Антон поднялся с места.
– Не волнуйтесь, – сказал он просто. – Я справлюсь.
Телефон, телефон, телефон.
Черт возьми, да дадут они ей закончить главу?
– Алло!
– Виктория, это Коля Лапин. Надеюсь, не помешал?
Однако Виктория, когда ей это было нужно, становилась невежливой и склочной.
– Помешал, – прямолинейно ответила она.
– Виктория, кого из нас задушат, а?
Сначала она решила, что это какая-то скверная шутка, но внезапно поняла. Произошло второе убийство, и вновь – по схеме ее романа. Ноги подкосились, и она бессильно прислонилась к стене.

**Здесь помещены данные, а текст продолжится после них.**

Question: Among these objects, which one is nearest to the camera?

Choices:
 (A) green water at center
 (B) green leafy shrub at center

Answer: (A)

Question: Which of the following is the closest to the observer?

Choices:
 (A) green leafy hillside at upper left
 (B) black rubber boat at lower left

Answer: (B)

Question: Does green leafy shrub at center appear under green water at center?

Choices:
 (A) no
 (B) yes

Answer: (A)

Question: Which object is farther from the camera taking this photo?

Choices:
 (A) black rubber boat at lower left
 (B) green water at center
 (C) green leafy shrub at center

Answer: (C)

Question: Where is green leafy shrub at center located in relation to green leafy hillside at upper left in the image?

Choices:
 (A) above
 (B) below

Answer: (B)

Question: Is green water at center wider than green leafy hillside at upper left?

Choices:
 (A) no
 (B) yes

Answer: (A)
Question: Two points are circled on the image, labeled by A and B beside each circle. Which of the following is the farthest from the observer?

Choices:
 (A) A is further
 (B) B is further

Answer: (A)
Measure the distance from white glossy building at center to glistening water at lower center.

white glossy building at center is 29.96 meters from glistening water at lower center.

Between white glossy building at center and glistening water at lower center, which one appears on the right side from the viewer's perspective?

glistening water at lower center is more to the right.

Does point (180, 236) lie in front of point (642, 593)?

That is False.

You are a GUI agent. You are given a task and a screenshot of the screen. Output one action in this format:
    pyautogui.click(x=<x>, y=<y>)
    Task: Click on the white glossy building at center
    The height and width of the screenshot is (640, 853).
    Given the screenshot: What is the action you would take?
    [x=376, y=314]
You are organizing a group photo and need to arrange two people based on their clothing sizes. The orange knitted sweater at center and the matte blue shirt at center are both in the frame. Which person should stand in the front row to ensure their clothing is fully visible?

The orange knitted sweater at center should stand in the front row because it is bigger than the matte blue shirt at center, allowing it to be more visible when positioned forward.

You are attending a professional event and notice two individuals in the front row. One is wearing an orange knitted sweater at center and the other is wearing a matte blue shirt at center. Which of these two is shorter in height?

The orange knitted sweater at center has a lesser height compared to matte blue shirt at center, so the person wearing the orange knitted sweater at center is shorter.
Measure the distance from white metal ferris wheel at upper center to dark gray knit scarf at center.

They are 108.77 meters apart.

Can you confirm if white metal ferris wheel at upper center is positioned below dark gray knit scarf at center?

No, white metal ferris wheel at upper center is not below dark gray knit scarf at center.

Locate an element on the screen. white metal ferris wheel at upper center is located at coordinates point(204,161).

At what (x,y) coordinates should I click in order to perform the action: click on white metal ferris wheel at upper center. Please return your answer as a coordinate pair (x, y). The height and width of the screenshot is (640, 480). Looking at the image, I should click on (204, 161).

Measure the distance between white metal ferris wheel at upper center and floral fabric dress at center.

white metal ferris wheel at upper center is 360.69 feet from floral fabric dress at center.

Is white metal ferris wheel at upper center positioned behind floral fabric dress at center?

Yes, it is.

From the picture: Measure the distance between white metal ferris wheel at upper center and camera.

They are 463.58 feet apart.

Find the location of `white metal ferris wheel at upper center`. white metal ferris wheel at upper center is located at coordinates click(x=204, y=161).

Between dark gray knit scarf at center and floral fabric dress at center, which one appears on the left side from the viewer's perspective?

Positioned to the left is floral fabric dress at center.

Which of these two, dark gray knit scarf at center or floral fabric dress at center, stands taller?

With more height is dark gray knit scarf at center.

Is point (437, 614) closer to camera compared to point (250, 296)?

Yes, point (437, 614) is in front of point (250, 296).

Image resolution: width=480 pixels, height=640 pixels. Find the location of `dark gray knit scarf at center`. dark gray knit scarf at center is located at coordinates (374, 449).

– Кто? – скорее выдохнула, чем проговорила она.
– Гена Нифонтов. Твой бывший поклонник, между прочим.
…В школе у него был тонкий ломающийся голос и ямочки на щеках. Как и все мальчики, он давал ей понять, что она ему нравится, довольно своеобразным способом, то и дело задирая ее. А потом Сергей его поколотил, и Гена…
Ее стал трясти озноб.
Он хотел дать ей свою визитку, а Виктория ее не взяла.
Они не виделись много лет, у него были дети и молодая жена, та самая, которая смотрела на нее на вечере злыми глазами.
Она не взяла его визитку, и это его обидело.